• Assignment:
Pictures should be left out when the listing below is repeated word for word.

• Supplied material:
=-=-=-=-=

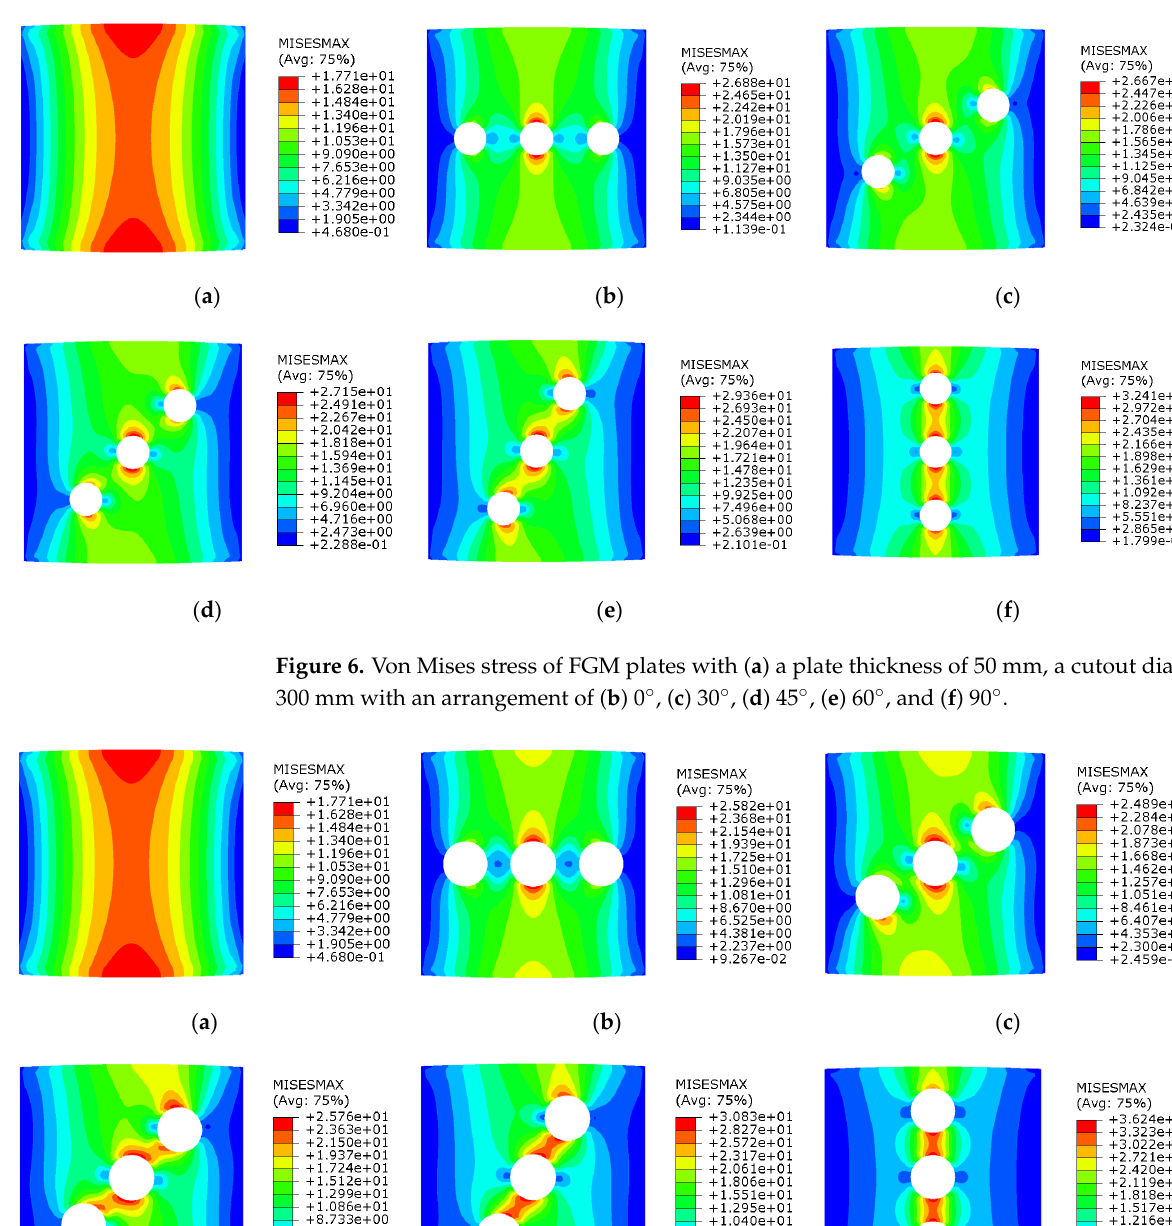
Figure 5 . Von Mises stress of FGM plates with ( a ) a plate thickness of 50 mm, a cutout diameter of 200 mm with an arrangement of ( b ) 0 ° , ( c ) 30 ° , ( d ) 45 ° , ( e ) 60 °, and ( f ) 90 ° . Figure 6 shows the Von Mises stress of FGM plates with various cutouts arrange ‐ ments with a plate thickness of 50 mm and a circular diameter of 300 mm. Whereas, Figure 7 shows the Von Mises stress of FGM plates with various cutouts arrangements with a plate thickness and circular diameter of 50 mm and 400 mm, respectively.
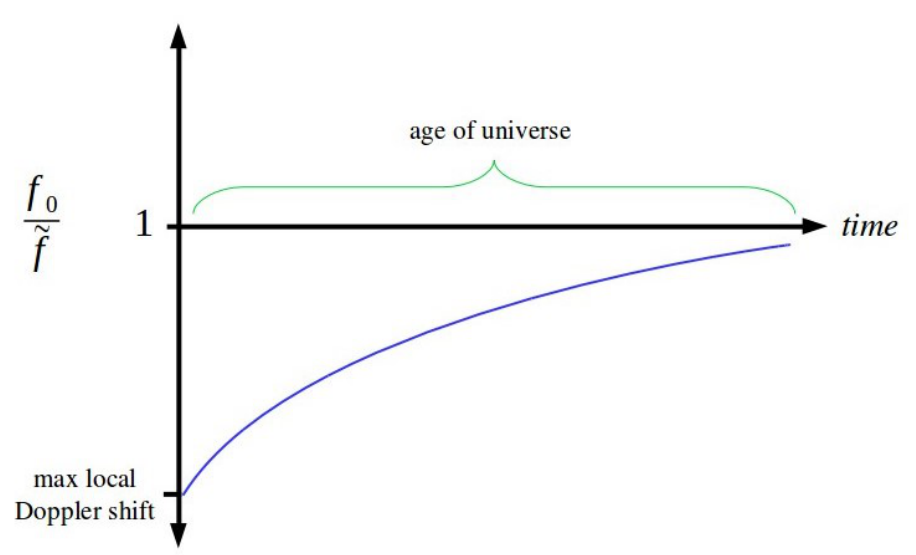
Figure 1. Schematic diagram of the bluing of Doppler redshift accruing from Hubble drag. This diagram shows the time evolution of the locally-observed Doppler shift of a receding beacon. This frequency shift at the beacon includes effects from time dilation, recession, and Hubble expansion. Hubble drag will slow the velocity relative to the cosmic rest frame, manifesting as a decrease in locally-observed Doppler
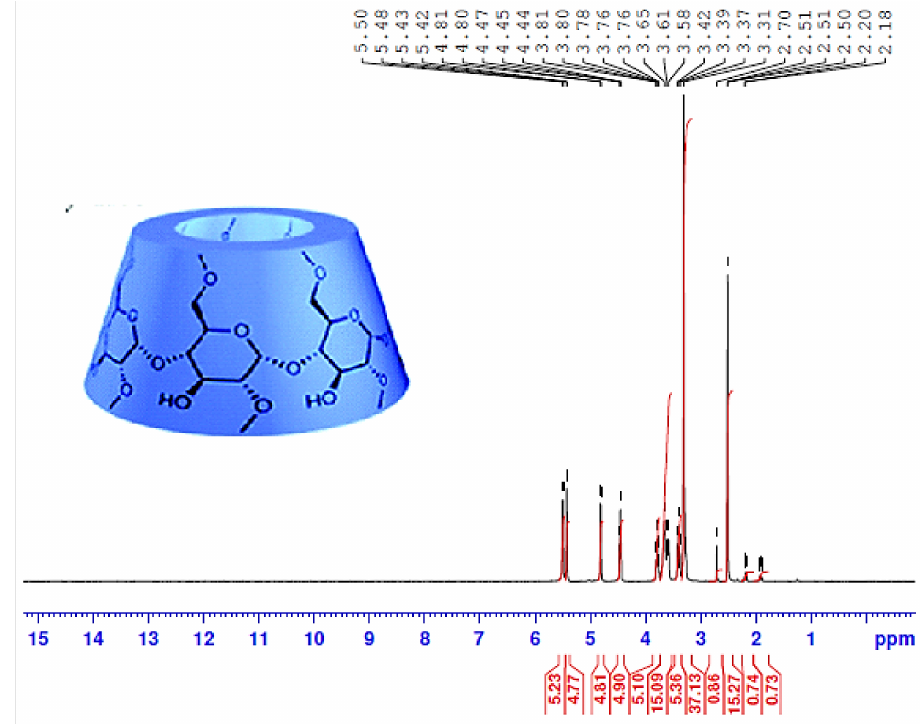
Figure 4. 1 H-NMR spectra for α -CD in DMSO-d 6 .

=-=-=-=-=

• Solved problem:
Figure 5 . Von Mises stress of FGM plates with ( a ) a plate thickness of 50 mm, a cutout diameter of 200 mm with an arrangement of ( b ) 0 ° , ( c ) 30 ° , ( d ) 45 ° , ( e ) 60 °, and ( f ) 90 ° . Figure 6 shows the Von Mises stress of FGM plates with various cutouts arrange ‐ ments with a plate thickness of 50 mm and a circular diameter of 300 mm. Whereas, Figure 7 shows the Von Mises stress of FGM plates with various cutouts arrangements with a plate thickness and circular diameter of 50 mm and 400 mm, respectively.
Figure 1. Schematic diagram of the bluing of Doppler redshift accruing from Hubble drag. This diagram shows the time evolution of the locally-observed Doppler shift of a receding beacon. This frequency shift at the beacon includes effects from time dilation, recession, and Hubble expansion. Hubble drag will slow the velocity relative to the cosmic rest frame, manifesting as a decrease in locally-observed Doppler
Figure 4. 1 H-NMR spectra for α -CD in DMSO-d 6 .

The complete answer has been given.